:: SOURCE RECORDS ::
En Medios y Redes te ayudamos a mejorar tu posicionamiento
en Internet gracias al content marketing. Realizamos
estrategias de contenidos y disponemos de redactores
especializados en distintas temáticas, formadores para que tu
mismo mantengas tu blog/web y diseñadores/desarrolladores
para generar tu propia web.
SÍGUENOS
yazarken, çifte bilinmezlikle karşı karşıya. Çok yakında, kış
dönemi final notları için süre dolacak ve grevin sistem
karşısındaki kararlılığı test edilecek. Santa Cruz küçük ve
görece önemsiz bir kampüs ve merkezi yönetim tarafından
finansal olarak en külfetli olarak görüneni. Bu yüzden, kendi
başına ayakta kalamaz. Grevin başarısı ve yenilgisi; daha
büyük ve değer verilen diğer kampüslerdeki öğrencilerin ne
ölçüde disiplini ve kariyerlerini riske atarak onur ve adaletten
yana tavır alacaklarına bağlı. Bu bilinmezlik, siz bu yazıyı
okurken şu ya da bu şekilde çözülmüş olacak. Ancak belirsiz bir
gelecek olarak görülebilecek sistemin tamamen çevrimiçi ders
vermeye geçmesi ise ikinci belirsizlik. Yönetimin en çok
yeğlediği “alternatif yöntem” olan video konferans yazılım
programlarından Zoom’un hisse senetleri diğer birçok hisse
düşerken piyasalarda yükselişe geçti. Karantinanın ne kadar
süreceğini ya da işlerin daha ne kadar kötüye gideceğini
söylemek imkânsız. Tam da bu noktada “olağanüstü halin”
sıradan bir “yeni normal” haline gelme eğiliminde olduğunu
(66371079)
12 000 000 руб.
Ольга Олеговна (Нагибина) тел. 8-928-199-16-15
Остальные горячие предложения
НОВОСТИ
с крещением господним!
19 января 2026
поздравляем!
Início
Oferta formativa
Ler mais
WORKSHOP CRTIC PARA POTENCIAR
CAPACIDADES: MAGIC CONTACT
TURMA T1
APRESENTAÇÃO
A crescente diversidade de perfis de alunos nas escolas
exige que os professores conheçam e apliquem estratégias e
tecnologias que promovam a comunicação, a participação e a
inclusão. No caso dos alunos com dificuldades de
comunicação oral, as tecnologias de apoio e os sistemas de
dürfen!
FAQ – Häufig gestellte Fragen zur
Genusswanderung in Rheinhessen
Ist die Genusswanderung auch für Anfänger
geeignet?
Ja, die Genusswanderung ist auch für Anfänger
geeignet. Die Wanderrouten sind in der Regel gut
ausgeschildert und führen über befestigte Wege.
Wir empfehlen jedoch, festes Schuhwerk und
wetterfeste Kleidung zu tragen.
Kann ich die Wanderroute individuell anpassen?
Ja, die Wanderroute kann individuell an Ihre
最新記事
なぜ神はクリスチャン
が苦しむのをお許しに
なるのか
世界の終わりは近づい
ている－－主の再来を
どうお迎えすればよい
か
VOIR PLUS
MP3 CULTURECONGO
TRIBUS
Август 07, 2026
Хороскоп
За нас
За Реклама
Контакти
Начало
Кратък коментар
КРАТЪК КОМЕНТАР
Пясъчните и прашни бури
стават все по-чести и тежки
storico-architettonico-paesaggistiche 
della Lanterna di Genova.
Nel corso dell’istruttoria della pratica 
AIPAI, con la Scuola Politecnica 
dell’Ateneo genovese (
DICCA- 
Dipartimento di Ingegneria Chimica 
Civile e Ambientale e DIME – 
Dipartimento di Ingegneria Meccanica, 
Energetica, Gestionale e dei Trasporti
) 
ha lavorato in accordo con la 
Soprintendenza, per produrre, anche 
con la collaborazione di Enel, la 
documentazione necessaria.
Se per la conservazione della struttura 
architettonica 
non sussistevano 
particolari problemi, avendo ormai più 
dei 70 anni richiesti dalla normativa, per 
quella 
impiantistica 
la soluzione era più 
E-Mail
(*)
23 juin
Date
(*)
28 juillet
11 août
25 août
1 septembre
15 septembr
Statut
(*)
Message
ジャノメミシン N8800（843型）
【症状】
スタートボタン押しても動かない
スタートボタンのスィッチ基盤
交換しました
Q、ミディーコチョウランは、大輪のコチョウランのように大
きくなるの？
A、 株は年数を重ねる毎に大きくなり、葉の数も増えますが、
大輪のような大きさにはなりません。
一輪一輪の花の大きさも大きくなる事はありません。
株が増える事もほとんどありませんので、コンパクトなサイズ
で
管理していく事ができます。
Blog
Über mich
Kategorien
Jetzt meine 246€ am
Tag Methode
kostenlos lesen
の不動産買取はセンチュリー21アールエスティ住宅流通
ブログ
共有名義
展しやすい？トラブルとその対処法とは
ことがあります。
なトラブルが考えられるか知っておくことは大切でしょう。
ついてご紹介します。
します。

:: ACTIVITY ::
Check how many lines in the entries contain "tecnologias", and reply with that number alone.

:: ANSWER FOR THIS EXERCISE ::
2